C’è quello che, al raduno di Pontida, espone lo striscione su Tajani “scafista”. L’additato trafficante di essere umani sarebbe uno dei due vice presidenti del Consiglio, l’altro è il capo del tipo con lo striscione che poi fa outing “Sono un po’ scemo”. Peccato che sia anche il capogruppo della Lega nel consiglio comunale di Milano. Beh, contenti loro. D’altra parte c’è Vincenzo De Luca, super presidente, ormai elevato al rango di viceré se ci fosse un re in Campania, che in vista della scadenza del secondo mandato e con il suo fedelissimo presidente della provincia di Salerno con problemi giudiziari, annuncia di volersi candidare per il terzo e chi ci sta ci sta. Se ci stia la segretaria del suo partito, il Pd, Elly Schlein è un dettaglio trascurabile. Se ributtiamo la palla nel centrodestra, la raccoglie Guido Crosetto, ministro della Difesa di FdI, a caccia di una talpa del suo partito che avrebbe violato il segreto della corrispondenza. Il partito è quello del ministro Lollobrigida in bermuda al G7 per l’agricoltura, e di Daniela Santanchè che a giorni potrebbe essere rinviata a giudizio, ma non ci pensa nemmeno di lasciare la poltrona, anche se tra i suoi è già partito il toto nomi per la successione. Per carità di patria, potremmo omettere Matteo Salvini che se la prende con il chiodo che avrebbe fermato i treni di tre quarti d’Italia perché ha già le sue con quel generale Vannacci sempre più ingombrante nel Carroccio e forse pronto a sfidarlo al congresso al ritmo di “se avanzo seguitimi…”. Che poi il Capitano non sembra tanto diverso da quello del Papeete e dei pieni poteri per tentare di scalzare Giuseppe Conte (che invece fece la festa a lui) da palazzo Chigi. Il tornante (più che una svolta) impresso al Carroccio, sia pur con il rischio boomerang incarnata dal Vannacci di cui sopra è un chiaro tentativo di succhiare la ruota dei voti al premier Giorgia Meloni, costretta a vestire i panni della moderata di fronte all’Europa e al voto Usa dove è atteso forse un endorsement del leader leghista in favore di Trump.

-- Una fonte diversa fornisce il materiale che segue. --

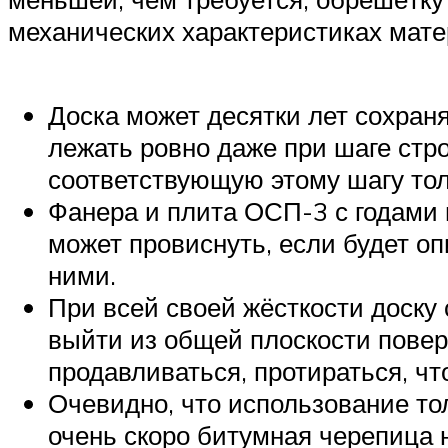
механических характеристиках мате
Доска может десятки лет сохран
лежать ровно даже при шаге стр
соответствующую этому шагу то
Фанера и плита ОСП-3 с годами
может провиснуть, если будет о
ними.
При всей своей жёсткости доску 
выйти из общей плоскости поверх
продавливаться, протираться, ч
Очевидно, что использование то
очень скоро битумная черепица 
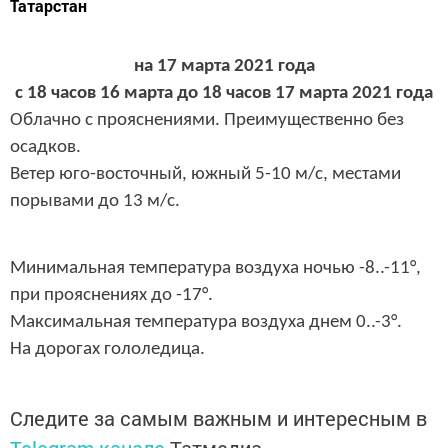
Татарстан
на 17 марта 2021 года
с 18 часов 16 марта до 18 часов 17 марта 2021 года
Облачно с прояснениями.
Преимущественно без
осадков.
Ветер юго-восточный, южный 5-10 м/с, местами
порывами до 13 м/с.
Минимальная температура воздуха ночью -8..-11°,
при прояснениях до -17°.
Максимальная температура воздуха днем 0..-3°.
На дорогах гололедица.
Следите за самым важным и интересным в
Telegram-канале
Татмедиа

Niente di più lontano da una Forza Italia che il Tajani di cui sopra, con o senza lo scafo, sta cercando di portare un po’ più a sinistra, sia per compiacere la famiglia Berlusconi (azionista di maggioranza del partito), sia per tentare di salvare la ghirba scongiurando la ventilata discesa in campo di Pier Silvio per inaugurare il primo caso di leadership ereditata. Del resto, ci sono tanti figli di… che hanno successo non calcio. Allora perché non ripetere il tentativo con la politica?

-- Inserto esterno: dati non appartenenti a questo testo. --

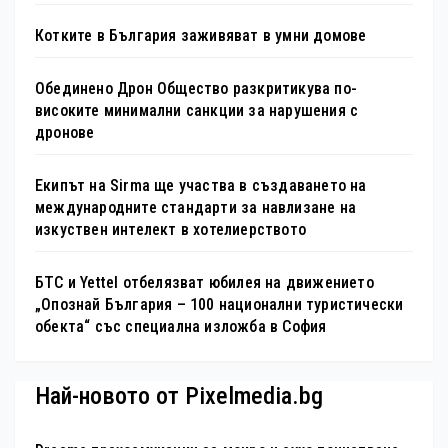
Котките в България заживяват в умни домове
Обединено Дрон Общество разкритикува по-
високите минимални санкции за нарушения с
дронове
Екипът на Sirma ще участва в създаването на
международните стандарти за навлизане на
изкуствен интелект в хотелиерството
БТС и Yettel отбелязват юбилея на движението
„Опознай България – 100 национални туристически
обекта“ със специална изложба в София
Най-новото от Pixelmedia.bg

Restando nella metafora di un tennis che non vale neppure il mignolo sinistro di Sinner ributtiamo la palla nell’altro campo, quello largo. Ma finiremmo per scoprire che non cadrà da nessuna parte perché il terreno di un gioco più che proibito, non c’è davvero più, almeno per ora, dopo l’epitaffio di Giuseppe Conte che rischia di costare almeno due regioni (difficile che siano tre perché l’altra è l’Emilia) al centrosinistra. Valgono uno strapuntino alla Rai, fosse pure la direzione del Tg3, orfana di Orfeo (cacafonia voluta) approdato sulla tolda de La Repubblica? Chissà.
Quel che è certo è che la politica italiana, in uno dei periodi più drammatici della storia degli ultimi 80 anni, con due guerre accese e ben lontane dal spegnersi, anzi, sembra, scusateci la volgarità, ma quando ce vo ce vo, una gara di rutti. Miserie senza splendori. Poi dice che uno si butta nell’astensione.